In September, Prime Minister Elisabeth Borne held a press conference on the subject on energy bills and announced that, although bills will rise in 2023, the rise will be contained via a government-imposed price cap.
Here’s what that means for your household bills.
From January, gas bills can increase by up to a maximum of 15 percent for customers of Engie (formerly known as Gaz de France). For the average consumer this will represent a rise of €25 per month, although obviously your bill will vary depending on the size of the home that you are heating. If you live in a small apartment, the price rise will probably be more like €15.
From February electricity prices can also rise, again by a maximum of 15 percent. As before, the cap applies only to customers of EDF who are on the base rate tariff.
This will represent a rise of €20 per month for the average customer.
The price cap covers households but also small businesses – those businesses that have a turnover of less than €1 million per year – and the smaller communes such as village mairies.
Businesses that have seen a decline in profits, or those for whom energy bills represent more than three percent of their total turnover, will also benefit from the regulated tariff.
Although French consumers are among the best protected in Europe from rising energy price rises, the increase in energy bills – coming in partnership with rising prices for other essentials such as food – will still be tough for those on low incomes.
The government therefore announced a one-off chèque energie of between €100 and €200 for low income households, which is expected to have reached 12 million households – or roughly four in 10.
Despite its name, the chèque energie is actually a cash grant, paid directly into your bank account.
The amount is calculated according to your circumstances – so for example a family with two children where the parents earn minimum wage will get €200, while a family with two children where the net monthly income is €3,000 or less will get €100.
The chèque was paid in December 2022 – and if you received previous grants and chèques energie it should have been paid to you automatically.
The grants are usually distributed automatically to people on low income, based on previous year’s tax declarations, but foreigners and recent arrivals can slip through the net, especially pensioners.

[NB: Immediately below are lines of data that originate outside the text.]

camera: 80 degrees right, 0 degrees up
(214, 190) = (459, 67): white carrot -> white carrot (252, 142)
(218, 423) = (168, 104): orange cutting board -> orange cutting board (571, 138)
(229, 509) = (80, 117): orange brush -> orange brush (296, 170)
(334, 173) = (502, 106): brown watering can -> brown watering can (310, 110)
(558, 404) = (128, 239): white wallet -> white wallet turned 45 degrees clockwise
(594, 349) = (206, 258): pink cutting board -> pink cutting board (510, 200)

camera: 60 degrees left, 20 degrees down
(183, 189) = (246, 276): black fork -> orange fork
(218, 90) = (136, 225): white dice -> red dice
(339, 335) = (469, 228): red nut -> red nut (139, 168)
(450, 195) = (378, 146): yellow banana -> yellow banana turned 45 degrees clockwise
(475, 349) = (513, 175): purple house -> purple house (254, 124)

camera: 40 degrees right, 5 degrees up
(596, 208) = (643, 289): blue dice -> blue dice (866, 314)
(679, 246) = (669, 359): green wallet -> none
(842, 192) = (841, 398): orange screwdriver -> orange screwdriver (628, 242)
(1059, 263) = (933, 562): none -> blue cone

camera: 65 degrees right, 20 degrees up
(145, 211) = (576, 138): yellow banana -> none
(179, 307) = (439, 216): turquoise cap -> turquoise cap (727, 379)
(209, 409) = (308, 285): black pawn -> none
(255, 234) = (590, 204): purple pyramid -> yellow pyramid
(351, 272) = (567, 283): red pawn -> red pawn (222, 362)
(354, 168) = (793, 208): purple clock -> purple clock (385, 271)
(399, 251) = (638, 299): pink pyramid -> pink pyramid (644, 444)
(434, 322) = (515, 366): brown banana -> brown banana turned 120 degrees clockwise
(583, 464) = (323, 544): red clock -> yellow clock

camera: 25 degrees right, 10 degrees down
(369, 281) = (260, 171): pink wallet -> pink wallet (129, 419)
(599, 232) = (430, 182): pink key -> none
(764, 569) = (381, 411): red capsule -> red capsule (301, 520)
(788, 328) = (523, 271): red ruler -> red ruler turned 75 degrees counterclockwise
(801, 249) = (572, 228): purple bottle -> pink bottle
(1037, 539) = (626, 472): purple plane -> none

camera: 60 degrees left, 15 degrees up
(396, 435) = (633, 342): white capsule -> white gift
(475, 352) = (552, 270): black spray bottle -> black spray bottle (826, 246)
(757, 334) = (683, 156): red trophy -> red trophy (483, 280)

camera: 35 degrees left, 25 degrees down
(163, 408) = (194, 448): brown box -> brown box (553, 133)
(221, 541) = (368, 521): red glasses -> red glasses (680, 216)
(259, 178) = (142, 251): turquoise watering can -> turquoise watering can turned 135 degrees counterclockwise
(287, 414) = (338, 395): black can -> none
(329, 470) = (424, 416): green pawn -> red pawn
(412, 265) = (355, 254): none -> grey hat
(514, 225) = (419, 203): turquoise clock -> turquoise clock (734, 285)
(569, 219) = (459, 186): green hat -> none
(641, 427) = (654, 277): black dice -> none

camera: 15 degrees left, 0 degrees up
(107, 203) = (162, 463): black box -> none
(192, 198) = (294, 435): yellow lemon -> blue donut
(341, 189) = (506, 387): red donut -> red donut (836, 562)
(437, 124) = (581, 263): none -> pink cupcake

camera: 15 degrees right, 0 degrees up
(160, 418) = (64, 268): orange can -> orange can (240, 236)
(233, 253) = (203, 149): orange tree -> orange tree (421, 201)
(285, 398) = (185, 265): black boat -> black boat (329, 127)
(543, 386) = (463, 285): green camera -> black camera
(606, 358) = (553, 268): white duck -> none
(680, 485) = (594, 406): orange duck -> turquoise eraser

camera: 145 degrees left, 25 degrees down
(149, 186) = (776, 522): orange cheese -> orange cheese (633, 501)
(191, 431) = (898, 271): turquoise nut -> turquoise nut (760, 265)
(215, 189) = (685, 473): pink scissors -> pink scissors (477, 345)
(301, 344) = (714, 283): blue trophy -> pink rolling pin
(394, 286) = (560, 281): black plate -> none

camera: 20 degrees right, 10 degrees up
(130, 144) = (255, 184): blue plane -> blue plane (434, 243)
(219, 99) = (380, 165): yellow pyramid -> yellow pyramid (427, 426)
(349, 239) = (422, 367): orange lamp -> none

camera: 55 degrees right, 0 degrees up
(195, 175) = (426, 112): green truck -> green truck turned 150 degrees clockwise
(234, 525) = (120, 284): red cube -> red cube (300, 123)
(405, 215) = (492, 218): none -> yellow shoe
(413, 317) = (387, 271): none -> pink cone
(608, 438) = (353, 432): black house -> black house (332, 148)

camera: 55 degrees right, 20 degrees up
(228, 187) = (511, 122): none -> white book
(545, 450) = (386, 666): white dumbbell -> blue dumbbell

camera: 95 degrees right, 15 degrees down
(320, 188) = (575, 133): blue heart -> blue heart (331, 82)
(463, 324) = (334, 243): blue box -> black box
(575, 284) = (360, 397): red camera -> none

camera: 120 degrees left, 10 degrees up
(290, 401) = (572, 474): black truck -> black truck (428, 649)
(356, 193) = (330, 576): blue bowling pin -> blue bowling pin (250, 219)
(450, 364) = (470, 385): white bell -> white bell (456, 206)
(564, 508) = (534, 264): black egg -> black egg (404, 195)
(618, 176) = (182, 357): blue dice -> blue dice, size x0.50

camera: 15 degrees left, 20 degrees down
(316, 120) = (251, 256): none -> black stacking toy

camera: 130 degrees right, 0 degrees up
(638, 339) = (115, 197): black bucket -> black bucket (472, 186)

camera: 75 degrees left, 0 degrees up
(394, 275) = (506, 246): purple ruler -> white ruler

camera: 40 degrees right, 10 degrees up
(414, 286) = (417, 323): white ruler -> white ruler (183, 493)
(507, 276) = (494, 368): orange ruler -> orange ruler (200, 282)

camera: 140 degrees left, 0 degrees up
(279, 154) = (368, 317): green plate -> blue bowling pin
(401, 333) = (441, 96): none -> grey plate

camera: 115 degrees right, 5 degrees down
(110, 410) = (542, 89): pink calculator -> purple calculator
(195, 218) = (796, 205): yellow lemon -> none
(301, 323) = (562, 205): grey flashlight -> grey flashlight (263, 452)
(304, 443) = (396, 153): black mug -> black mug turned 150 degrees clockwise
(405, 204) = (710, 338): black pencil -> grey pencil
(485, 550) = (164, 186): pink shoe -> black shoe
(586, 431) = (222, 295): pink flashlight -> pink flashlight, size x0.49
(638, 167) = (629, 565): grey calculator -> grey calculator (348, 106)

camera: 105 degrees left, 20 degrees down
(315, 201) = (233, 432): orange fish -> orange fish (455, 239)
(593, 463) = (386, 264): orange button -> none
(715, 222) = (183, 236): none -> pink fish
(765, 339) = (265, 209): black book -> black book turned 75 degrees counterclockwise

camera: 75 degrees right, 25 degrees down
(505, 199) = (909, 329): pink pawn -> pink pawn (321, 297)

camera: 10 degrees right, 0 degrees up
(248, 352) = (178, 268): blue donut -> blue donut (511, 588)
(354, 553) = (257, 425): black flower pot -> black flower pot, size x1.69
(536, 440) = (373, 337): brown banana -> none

If you believe that you are eligible but haven’t received previous grants, you can go to your local CAF office to ask about eligibility.
The French government has also announced additional energy grants for families that primarily use wood heating to help combat soaring wood prices. These cheques are also means-tested.
For households that heat using fuel-oil, the French government has also offered a dedicated energy grant, but this cannot be used in tandem with the wood energy cheque.